Minggu, 04 Desember 2011

SatuDunia, Jakarta. Maraknya reklamasi pesisir pantai Indonesia membuat  masa depan lingkungan pesisir dan kehidupan masyarakat yang tinggal di kawasan tersebut makin runyam

Saat ini nasib pesisir Indonesia menghadapi ancaman serius. Reklamasi pantai yang mengancam keseimbangan alam serta menyingkirkan nelayan dari ruang hidupnya makin masif dilakukan. Di pulau Jawa, reklamasi terjadi di Jakarta, Semarang dan Pantai Kenjeran Suarabaya. Di luar pulau Jawa juga marak. Seperti pembangunan Padang Bay City di Sumatera Barat, juga di Teluk Lampung.
Di kawasan tengah dan timur Indonesia,  reklamasi terjadi diTeluk Balikpapan, Kalimantan Timur; Pantai Losari dan Pantai Buloa, Sulawesi Selatan; Pantai Kalasey dan Teluk Manado di Sulawesi Utara; Teluk Tolo dan Palu, Reef Tiaka dan Bahodopi hingga jalan lingkar Kota Toli-Toli dan Palu Donggala di Sulawesi Tengah; Teluk Kendari, Teluk Bau-Bau, dan Menui, Kepulauan Sulawesi Tenggara; dan, kawasan Pantai Manakara di Sulawesi Barat.

SOAL LATIHAN 1:
Kutip apa adanya baris-baris data di bawah, mulai dari baris yang memuat "collectors: Á. Fernández & G. A. Aymard" sampai dengan baris yang memuat "elevation (m): 215".

BARIS YANG TERSEDIA:
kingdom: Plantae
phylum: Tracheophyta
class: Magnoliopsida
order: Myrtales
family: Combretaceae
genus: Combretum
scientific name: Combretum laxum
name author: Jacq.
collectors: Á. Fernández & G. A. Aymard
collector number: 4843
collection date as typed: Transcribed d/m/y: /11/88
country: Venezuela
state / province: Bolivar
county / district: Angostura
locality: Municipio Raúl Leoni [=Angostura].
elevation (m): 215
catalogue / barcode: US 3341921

...

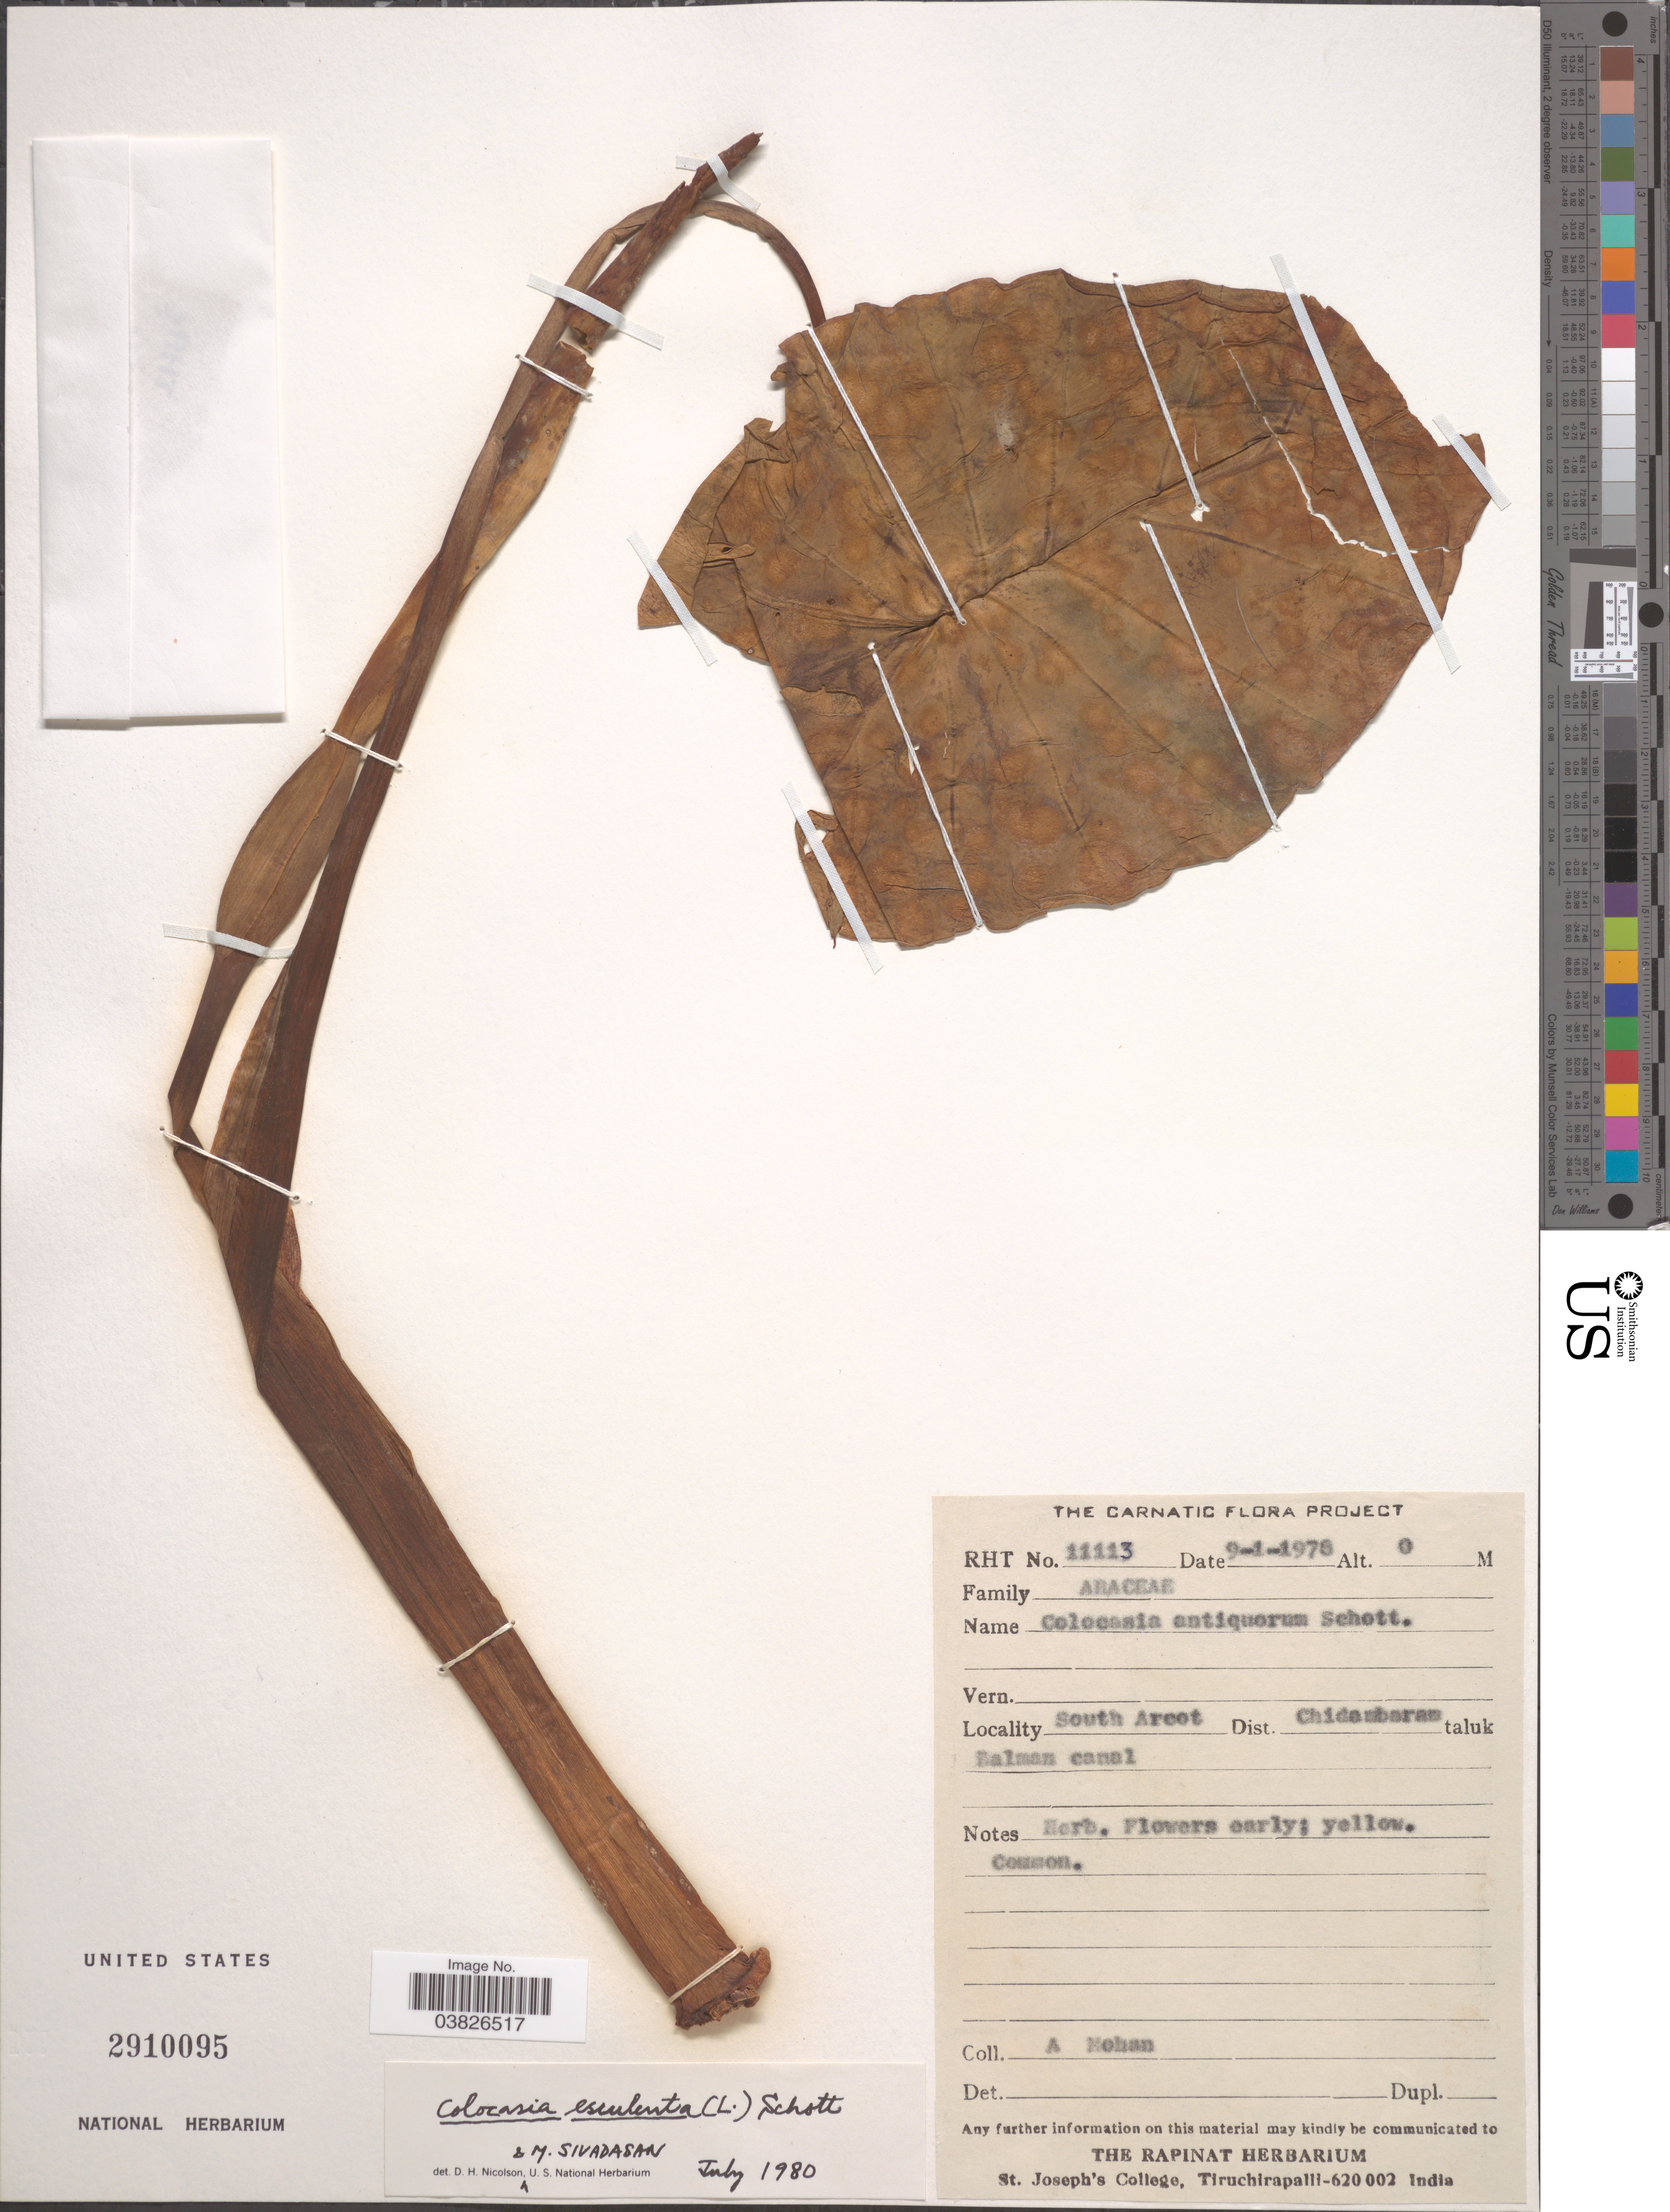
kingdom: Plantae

==

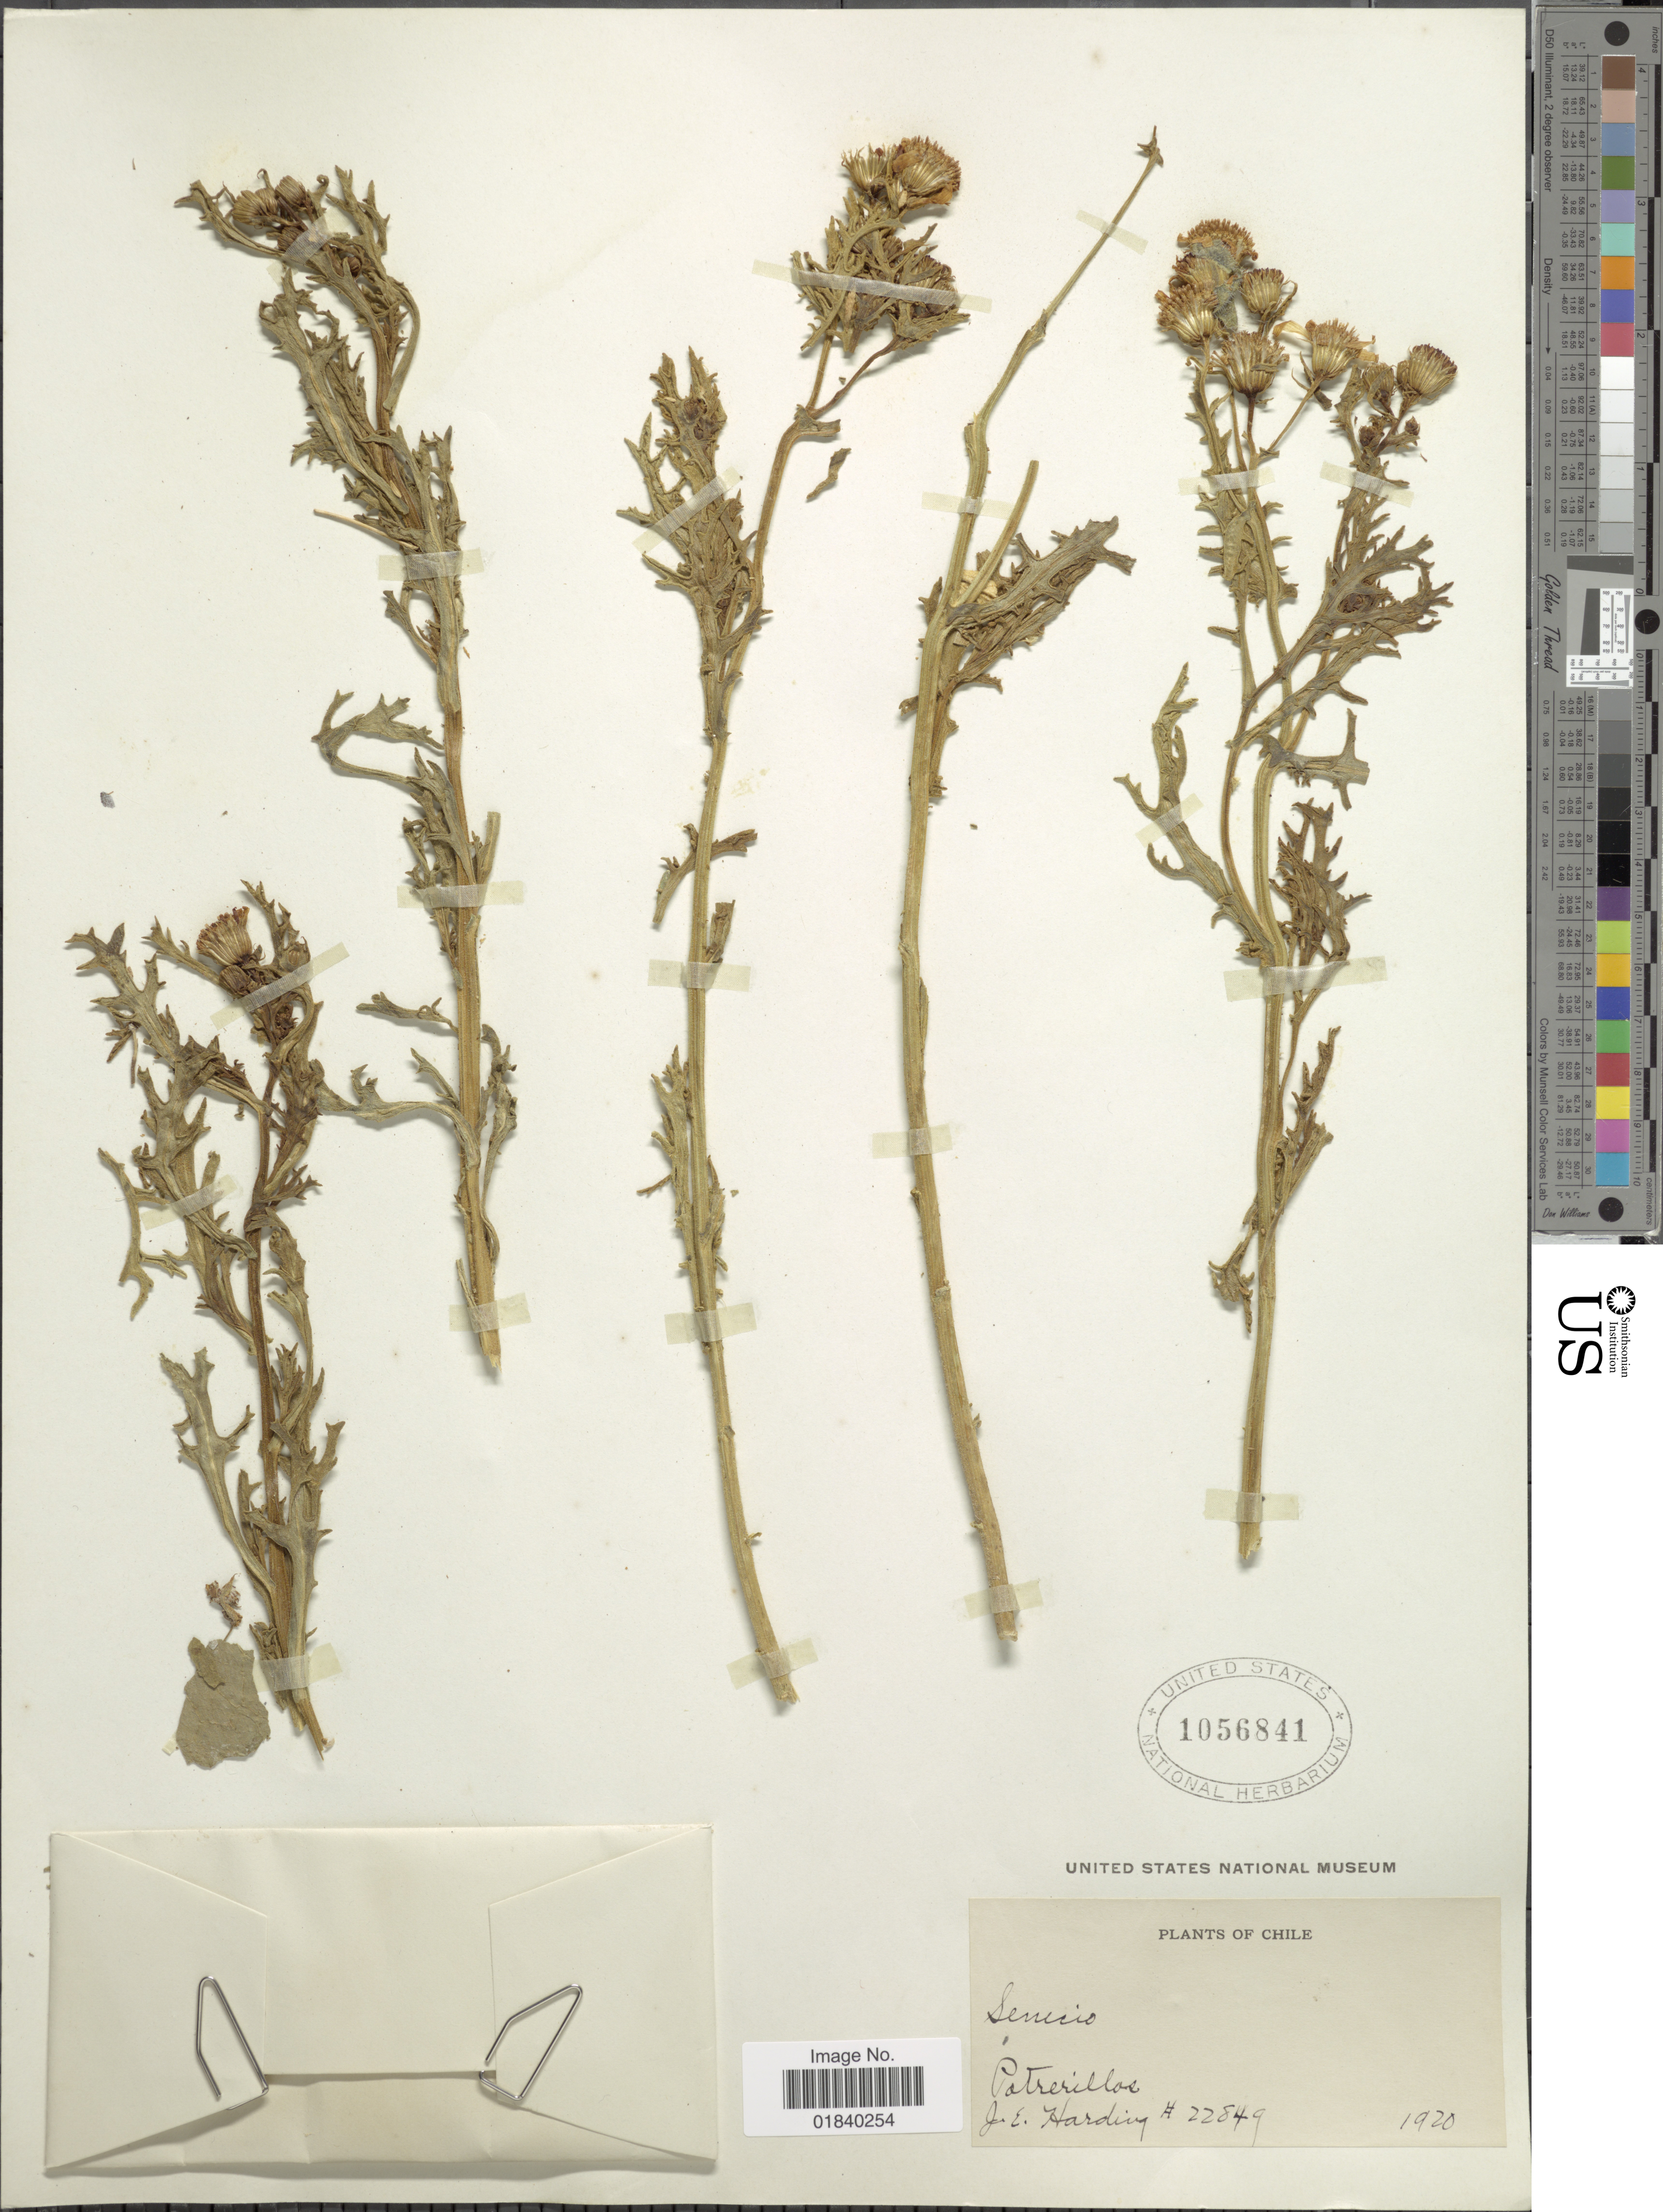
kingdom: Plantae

SOAL LATIHAN 2:
Jawab pertanyaan berikut berdasarkan teks tentang reklamasi pesisir.
(a) Pembangunan apa yang disebut sebagai contoh reklamasi di Sumatera Barat?
(b) Di provinsi mana Pantai Losari dan Pantai Buloa berada?
(c) Kawasan pantai mana yang disebut di Sulawesi Barat?

CONTOH JAWABAN 1:
collectors: Á. Fernández & G. A. Aymard
collector number: 4843
collection date as typed: Transcribed d/m/y: /11/88
country: Venezuela
state / province: Bolivar
county / district: Angostura
locality: Municipio Raúl Leoni [=Angostura].
elevation (m): 215

CONTOH JAWABAN 2:
(a) Pembangunan Padang Bay City.
(b) Sulawesi Selatan.
(c) Kawasan Pantai Manakara.